A covardia de chamar mulher de louca

Leila Diniz como a cangaceira Dadá. Filme "Corisco, o diabo loiro", 1969

Leila Diniz como a cangaceira Dadá. Filme “Corisco, o diabo loiro”, 1969

Tás louca”. O pseudo argumento de nove entre dez homens quando as mulheres têm razão. (Karina Jucá, de Belém do Pará, no Facebook)

Quando acaba a decência e a razão machista encurta, só nos resta, acuados, chamar a mulher de louca. Quantas vez não me peguei nesse jogo sujo, assumo.
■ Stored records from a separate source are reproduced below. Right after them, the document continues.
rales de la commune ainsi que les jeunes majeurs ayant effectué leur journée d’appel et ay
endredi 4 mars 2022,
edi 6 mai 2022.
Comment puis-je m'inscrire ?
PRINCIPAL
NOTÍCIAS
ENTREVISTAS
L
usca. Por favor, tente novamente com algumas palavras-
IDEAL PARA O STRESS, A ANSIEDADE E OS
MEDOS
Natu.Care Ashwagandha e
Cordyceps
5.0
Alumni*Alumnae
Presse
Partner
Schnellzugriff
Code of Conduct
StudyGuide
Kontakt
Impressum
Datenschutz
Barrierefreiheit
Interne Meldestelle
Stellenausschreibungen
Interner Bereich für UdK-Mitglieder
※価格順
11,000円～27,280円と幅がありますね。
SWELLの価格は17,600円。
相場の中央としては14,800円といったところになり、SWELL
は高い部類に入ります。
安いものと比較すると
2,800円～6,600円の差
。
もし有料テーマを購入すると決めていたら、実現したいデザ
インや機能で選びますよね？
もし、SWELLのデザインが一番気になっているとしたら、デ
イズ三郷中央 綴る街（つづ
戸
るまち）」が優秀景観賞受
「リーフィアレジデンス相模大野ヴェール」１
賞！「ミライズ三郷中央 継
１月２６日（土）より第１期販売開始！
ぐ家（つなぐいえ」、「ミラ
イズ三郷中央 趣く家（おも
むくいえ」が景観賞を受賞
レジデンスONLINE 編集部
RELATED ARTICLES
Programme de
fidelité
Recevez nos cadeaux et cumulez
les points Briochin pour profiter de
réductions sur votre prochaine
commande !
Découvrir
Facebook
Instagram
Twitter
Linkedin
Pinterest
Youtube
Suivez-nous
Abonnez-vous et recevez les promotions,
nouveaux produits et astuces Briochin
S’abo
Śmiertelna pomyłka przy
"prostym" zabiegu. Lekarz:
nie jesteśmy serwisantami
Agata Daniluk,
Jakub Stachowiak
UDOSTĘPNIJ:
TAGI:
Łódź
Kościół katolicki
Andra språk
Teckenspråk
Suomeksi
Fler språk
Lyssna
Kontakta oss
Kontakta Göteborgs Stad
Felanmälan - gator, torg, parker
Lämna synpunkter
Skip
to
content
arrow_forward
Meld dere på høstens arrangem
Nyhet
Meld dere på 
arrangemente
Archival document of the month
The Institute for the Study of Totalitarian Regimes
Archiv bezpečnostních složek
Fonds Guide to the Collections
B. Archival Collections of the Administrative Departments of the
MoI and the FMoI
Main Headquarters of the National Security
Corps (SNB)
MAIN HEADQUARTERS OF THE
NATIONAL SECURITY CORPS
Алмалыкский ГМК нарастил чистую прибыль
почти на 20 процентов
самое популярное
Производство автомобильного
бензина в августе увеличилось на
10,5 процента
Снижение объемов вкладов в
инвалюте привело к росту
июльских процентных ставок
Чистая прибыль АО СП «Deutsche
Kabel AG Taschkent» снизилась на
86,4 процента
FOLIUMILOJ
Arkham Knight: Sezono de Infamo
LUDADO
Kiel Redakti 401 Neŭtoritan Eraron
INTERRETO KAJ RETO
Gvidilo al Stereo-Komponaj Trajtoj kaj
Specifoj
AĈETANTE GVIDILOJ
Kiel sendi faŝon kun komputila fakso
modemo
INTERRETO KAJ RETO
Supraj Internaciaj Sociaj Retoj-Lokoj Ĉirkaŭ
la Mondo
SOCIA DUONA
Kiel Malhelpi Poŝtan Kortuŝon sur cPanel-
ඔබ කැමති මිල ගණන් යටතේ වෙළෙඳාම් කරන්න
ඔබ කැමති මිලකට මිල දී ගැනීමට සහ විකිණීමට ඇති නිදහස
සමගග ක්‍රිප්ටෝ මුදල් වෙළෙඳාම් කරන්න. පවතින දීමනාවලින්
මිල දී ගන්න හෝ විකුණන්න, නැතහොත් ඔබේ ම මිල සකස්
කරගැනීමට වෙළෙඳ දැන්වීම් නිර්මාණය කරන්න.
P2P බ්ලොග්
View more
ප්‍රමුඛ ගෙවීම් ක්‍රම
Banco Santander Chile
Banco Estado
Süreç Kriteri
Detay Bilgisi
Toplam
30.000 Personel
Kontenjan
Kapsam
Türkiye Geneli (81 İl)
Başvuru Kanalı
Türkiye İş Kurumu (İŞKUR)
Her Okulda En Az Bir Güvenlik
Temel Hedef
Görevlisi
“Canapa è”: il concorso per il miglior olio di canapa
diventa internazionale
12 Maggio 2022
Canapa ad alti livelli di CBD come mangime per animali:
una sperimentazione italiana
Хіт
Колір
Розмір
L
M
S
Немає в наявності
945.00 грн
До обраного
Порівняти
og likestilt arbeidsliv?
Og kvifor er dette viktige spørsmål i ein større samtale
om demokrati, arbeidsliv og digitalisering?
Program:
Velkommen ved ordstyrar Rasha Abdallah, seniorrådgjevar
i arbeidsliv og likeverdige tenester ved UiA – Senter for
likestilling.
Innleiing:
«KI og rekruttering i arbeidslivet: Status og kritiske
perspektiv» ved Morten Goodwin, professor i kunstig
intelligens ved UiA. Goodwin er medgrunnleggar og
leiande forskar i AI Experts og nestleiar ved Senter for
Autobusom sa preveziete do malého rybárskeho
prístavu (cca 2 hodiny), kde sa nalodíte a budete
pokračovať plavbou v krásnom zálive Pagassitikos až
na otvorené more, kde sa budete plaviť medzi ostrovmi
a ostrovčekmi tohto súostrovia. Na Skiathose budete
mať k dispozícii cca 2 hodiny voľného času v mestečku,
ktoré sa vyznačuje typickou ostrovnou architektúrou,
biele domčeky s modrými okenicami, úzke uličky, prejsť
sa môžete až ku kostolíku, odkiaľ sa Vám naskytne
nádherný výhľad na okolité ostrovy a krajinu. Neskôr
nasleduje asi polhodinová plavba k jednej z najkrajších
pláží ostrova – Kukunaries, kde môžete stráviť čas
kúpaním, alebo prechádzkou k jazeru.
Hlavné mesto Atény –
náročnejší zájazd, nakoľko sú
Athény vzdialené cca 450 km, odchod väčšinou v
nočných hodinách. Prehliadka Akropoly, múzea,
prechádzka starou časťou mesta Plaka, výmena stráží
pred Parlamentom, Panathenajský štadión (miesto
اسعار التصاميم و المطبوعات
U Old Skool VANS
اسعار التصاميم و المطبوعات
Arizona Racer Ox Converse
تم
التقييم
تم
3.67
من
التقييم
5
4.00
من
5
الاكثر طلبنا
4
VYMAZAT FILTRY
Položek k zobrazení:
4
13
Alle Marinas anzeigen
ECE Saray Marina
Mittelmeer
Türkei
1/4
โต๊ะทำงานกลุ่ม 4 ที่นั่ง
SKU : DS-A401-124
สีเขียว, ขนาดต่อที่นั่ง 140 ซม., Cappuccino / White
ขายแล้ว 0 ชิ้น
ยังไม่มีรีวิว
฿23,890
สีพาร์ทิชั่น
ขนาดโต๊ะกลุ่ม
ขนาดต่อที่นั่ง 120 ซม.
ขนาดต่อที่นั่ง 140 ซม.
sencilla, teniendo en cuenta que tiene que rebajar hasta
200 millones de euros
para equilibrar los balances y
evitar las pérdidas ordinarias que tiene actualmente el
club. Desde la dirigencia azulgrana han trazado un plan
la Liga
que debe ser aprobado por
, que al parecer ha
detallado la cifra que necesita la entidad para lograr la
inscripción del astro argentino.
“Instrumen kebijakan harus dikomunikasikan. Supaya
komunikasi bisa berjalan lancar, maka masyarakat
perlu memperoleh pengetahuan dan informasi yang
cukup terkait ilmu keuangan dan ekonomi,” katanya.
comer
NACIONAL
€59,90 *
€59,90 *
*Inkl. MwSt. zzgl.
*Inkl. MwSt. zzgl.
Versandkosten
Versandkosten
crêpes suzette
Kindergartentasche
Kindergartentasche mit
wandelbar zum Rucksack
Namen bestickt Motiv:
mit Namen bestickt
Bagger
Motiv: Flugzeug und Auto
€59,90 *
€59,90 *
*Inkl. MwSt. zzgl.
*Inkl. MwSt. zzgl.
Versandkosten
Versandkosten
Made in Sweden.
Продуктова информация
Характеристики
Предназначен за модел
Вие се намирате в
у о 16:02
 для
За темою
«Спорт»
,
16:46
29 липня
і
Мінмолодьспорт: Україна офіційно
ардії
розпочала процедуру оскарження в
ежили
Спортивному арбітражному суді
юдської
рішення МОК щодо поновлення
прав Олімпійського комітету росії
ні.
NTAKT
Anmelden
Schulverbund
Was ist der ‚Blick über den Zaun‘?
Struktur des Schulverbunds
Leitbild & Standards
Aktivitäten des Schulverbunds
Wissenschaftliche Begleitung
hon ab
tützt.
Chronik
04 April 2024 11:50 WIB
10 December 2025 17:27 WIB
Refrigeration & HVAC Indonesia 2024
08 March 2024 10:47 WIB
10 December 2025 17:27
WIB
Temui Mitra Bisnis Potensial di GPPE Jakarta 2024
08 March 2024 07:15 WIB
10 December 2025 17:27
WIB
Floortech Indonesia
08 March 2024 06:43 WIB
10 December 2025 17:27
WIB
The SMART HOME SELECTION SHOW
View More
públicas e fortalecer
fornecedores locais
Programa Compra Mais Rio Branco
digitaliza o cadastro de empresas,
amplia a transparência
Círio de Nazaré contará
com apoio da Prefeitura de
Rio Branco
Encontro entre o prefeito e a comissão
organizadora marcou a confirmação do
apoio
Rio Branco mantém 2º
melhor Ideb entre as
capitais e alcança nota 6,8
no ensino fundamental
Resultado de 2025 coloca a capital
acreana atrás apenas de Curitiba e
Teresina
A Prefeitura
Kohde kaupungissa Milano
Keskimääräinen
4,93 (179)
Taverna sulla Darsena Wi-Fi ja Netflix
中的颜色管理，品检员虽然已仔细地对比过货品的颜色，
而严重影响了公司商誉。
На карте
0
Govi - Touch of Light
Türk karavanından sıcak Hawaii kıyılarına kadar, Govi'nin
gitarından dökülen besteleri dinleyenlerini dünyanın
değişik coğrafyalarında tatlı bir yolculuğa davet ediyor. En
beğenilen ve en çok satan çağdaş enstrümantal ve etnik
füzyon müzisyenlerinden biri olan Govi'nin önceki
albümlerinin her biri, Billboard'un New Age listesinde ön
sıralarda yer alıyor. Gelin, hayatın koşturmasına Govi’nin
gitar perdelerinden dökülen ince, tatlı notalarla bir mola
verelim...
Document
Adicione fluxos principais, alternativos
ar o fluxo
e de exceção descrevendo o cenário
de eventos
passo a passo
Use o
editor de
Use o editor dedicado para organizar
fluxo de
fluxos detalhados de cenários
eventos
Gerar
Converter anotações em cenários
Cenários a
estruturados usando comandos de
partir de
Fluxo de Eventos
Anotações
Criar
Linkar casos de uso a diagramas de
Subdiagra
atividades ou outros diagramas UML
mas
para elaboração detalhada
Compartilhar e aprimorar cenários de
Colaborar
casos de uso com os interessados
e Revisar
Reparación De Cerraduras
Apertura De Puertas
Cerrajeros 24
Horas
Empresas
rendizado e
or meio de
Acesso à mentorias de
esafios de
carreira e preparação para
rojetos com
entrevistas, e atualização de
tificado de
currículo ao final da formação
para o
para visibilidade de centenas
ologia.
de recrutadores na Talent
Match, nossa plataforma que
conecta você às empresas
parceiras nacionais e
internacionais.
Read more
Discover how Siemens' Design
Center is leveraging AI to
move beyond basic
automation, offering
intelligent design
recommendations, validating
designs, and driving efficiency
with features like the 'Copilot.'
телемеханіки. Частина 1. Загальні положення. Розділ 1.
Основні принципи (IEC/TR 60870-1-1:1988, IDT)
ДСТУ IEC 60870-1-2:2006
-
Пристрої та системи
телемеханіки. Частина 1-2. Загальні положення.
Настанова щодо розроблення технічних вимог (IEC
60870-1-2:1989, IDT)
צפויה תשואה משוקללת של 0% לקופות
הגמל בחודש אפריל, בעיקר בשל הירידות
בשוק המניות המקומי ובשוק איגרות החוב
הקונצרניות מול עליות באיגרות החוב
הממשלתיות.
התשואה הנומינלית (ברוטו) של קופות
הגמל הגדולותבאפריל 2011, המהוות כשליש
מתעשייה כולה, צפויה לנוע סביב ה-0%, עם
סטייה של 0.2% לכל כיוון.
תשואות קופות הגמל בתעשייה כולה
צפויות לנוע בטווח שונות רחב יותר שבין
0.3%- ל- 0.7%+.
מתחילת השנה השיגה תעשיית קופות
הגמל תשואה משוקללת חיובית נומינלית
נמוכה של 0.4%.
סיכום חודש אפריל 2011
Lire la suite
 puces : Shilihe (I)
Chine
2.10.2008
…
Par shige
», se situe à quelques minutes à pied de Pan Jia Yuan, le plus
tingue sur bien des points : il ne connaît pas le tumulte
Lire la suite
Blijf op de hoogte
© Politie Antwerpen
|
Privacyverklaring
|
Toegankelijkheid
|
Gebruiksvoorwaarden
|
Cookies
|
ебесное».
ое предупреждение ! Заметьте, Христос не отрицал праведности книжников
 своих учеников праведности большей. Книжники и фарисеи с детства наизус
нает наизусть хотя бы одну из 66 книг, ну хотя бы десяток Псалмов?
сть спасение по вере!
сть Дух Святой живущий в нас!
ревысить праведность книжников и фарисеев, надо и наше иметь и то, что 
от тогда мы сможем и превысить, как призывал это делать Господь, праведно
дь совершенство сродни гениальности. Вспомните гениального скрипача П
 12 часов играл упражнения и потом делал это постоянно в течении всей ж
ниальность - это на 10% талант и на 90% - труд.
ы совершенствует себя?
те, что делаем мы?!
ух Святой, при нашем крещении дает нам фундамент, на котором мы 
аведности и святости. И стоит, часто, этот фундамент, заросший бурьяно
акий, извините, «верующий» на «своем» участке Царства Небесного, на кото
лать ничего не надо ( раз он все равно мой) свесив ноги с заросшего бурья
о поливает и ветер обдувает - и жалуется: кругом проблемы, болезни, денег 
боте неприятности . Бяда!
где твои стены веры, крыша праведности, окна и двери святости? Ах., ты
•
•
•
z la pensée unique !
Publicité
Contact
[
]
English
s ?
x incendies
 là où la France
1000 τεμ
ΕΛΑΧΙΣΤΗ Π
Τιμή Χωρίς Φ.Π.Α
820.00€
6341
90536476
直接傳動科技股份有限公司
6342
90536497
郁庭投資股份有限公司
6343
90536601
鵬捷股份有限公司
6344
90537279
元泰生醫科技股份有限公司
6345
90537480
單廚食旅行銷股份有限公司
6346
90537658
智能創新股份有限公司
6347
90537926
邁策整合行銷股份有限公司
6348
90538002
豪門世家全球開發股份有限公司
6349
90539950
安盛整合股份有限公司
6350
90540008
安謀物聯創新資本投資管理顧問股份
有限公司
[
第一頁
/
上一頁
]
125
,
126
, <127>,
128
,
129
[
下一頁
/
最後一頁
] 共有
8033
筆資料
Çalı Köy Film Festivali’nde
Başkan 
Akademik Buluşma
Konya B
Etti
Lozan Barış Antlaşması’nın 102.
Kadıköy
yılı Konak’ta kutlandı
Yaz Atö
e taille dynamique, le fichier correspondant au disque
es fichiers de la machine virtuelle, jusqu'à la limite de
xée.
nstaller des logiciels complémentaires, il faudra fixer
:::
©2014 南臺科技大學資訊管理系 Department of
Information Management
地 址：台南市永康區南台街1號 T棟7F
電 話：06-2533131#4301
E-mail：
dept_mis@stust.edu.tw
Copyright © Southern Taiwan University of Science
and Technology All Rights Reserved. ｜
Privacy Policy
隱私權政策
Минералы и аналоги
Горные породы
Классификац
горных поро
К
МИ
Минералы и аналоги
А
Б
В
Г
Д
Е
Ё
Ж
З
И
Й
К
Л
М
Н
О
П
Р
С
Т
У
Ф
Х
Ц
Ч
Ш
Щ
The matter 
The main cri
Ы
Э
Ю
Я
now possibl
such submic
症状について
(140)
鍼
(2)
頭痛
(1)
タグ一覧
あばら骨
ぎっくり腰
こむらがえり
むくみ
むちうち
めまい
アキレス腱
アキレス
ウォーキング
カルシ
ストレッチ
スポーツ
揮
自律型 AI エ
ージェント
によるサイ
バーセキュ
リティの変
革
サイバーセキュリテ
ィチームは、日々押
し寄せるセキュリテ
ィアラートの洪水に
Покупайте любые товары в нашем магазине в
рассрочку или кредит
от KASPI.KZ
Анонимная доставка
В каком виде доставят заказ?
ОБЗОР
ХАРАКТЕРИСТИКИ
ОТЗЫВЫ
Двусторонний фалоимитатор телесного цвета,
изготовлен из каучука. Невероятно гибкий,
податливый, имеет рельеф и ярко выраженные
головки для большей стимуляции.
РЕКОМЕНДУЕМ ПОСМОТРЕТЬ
Quando o menino desatina, a louca é sempre a menina.

Quando estamos à beira do hospício, amarrados com as cordas do agave do velho Erasmo de Roterdam, rumo ao Santa Tereza do Crato, rumo a Itapira ou Barbacena, só nos resta berrar: só pode estar louca essa peste!

Quando somos pegos com a boca na botija e nada justifica o vacilo, só nos resta um indignado, indignadíssimo, você tá louca?

Quando ela realmente está louca de amor e não correspondemos, só nos resta dizer “você confundiu as coisas”, você tá louca.

Quando ela dança com outro e diz que é sem compromisso, até o Chico alerta, no seu belo lirismo: não faça papel de louca, para não haver bate-boca dentro do salão…

Quando ela realmente fica pirada, de tanto ser chamada de maluca, só nos resta, porcos chauvinistas, nos dizermos donos da razão histórica: “Bem que eu falei que você é louca de pedra, bem que eu falei…”

Quando ela enche o saco e vai embora, só nos resta chorar as pitangas, ouvindo um Waldick Soriano ou um Leonard Cohen na radiola. No que o garçom tenta nos confortar, com drinque caubói e a conclusão de sempre: “Mulher é tudo louca, amigo, não tem explicação, relaxa”.

Quando…

Quando ela enche, vai com outro e nos enfeita a fronte do artista, quem dera tivéssemos feito ela cantar vezes “me deixas louca” -em vez de reclamar da sua bela falta de juízo.